▶ **Data extract**
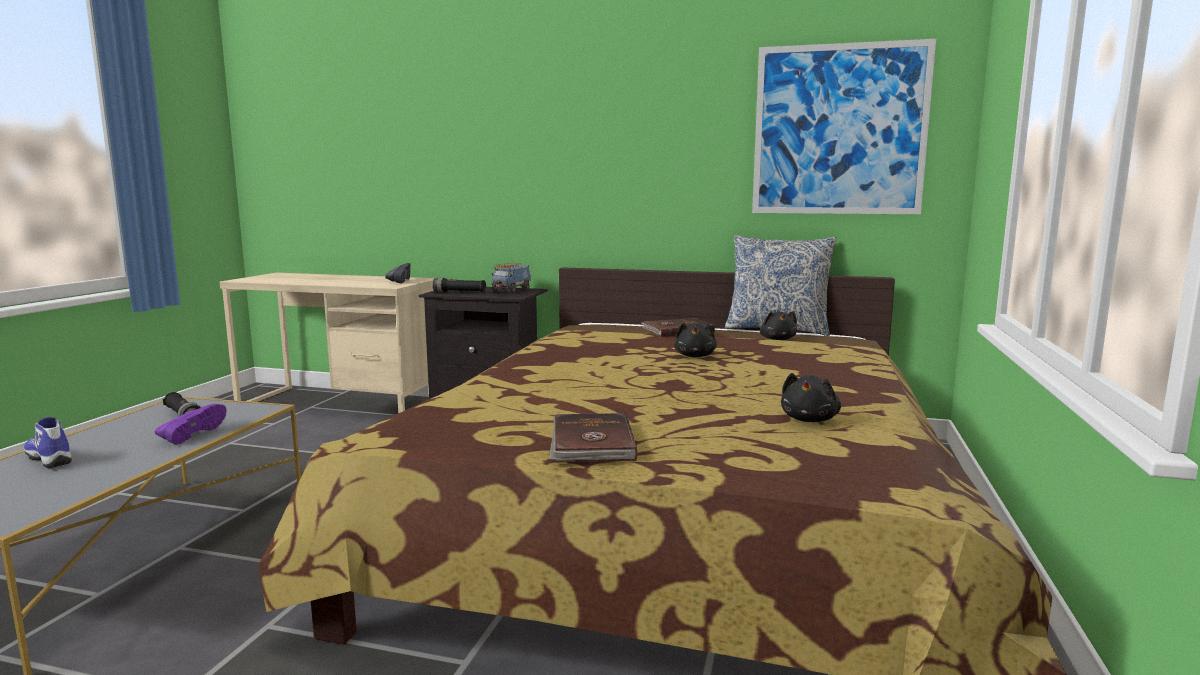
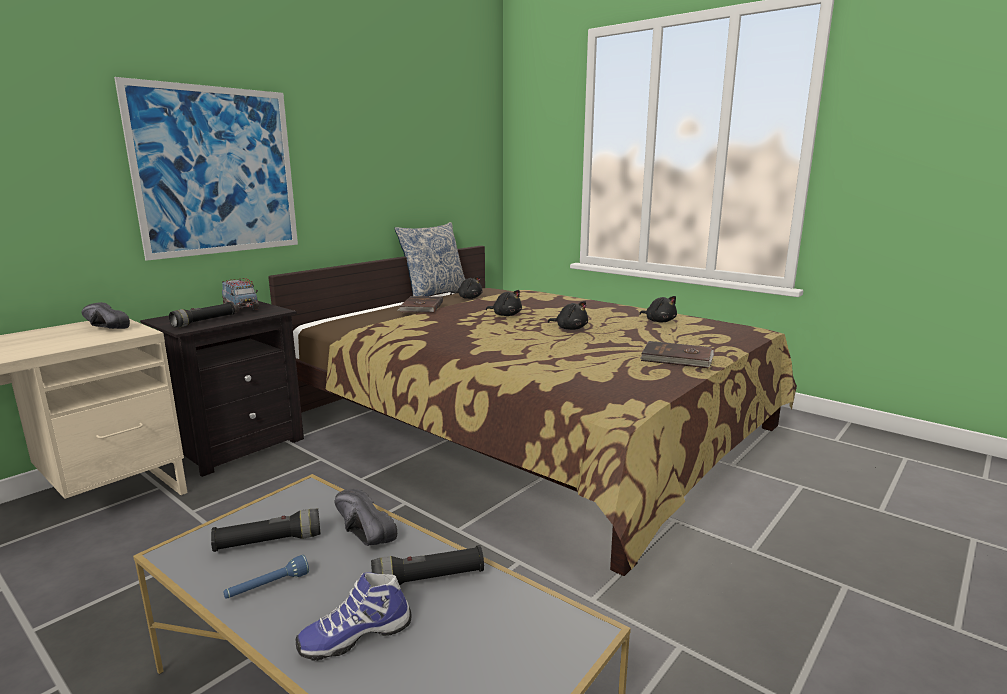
camera: 65 degrees left, 5 degrees up
(113, 464) = (428, 579): none -> black flashlight
(123, 428) = (267, 587): none -> blue flashlight
(192, 434) = (358, 533): purple shoe -> black shoe
(673, 384) = (570, 328): none -> black plush toy
(839, 130) = (445, 146): picture -> picture (217, 171)

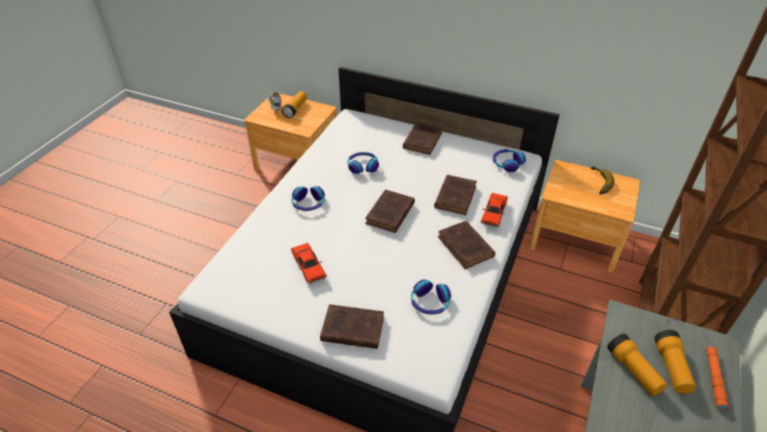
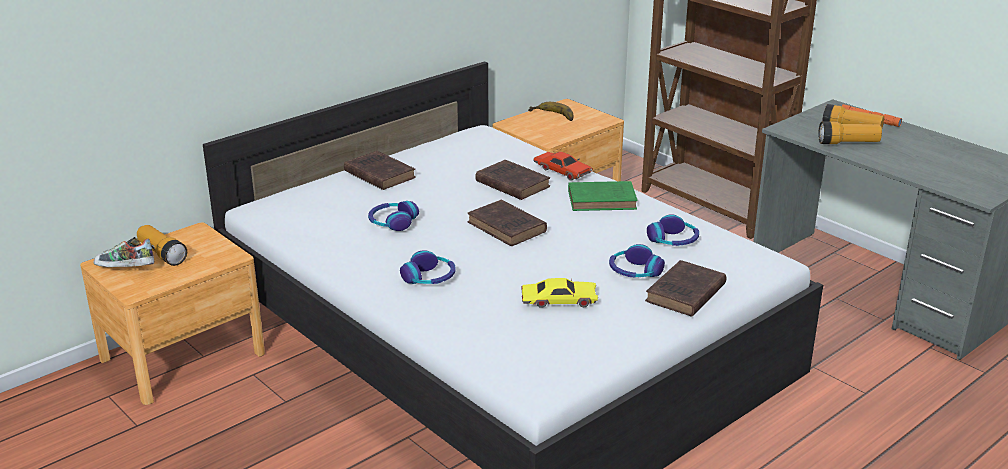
camera: 65 degrees left, 15 degrees down
(308, 266) = (559, 301): red toy car -> yellow toy car
(466, 247) = (604, 200): brown book -> green book
(507, 163) = (482, 142): headphones -> headphones (634, 271)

▶ **What the exercise asks**
All the records need to be set down word for word, with the images left out.

▶ **Task result**
camera: 65 degrees left, 5 degrees up
(113, 464) = (428, 579): none -> black flashlight
(123, 428) = (267, 587): none -> blue flashlight
(192, 434) = (358, 533): purple shoe -> black shoe
(673, 384) = (570, 328): none -> black plush toy
(839, 130) = (445, 146): picture -> picture (217, 171)

camera: 65 degrees left, 15 degrees down
(308, 266) = (559, 301): red toy car -> yellow toy car
(466, 247) = (604, 200): brown book -> green book
(507, 163) = (482, 142): headphones -> headphones (634, 271)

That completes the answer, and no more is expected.